━━━ SUPPLIED DATA ━━━
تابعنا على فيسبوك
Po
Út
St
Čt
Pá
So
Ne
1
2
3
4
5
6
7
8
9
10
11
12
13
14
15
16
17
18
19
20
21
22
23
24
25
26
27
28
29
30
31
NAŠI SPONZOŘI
━━━
━━━ SUPPLIED DATA ━━━
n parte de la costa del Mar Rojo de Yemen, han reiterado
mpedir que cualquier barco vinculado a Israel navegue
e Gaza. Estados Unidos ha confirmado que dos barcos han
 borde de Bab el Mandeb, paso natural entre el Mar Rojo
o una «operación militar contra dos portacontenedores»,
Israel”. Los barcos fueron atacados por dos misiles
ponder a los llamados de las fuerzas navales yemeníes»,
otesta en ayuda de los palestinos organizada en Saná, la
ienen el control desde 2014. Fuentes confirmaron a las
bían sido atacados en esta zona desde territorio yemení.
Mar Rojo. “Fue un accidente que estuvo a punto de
━━━
### TASK STATEMENT
The lines of the records that contain the string "desde" should be located and copied.

### TASK OUTPUT
ienen el control desde 2014. Fuentes confirmaron a las
bían sido atacados en esta zona desde territorio yemení.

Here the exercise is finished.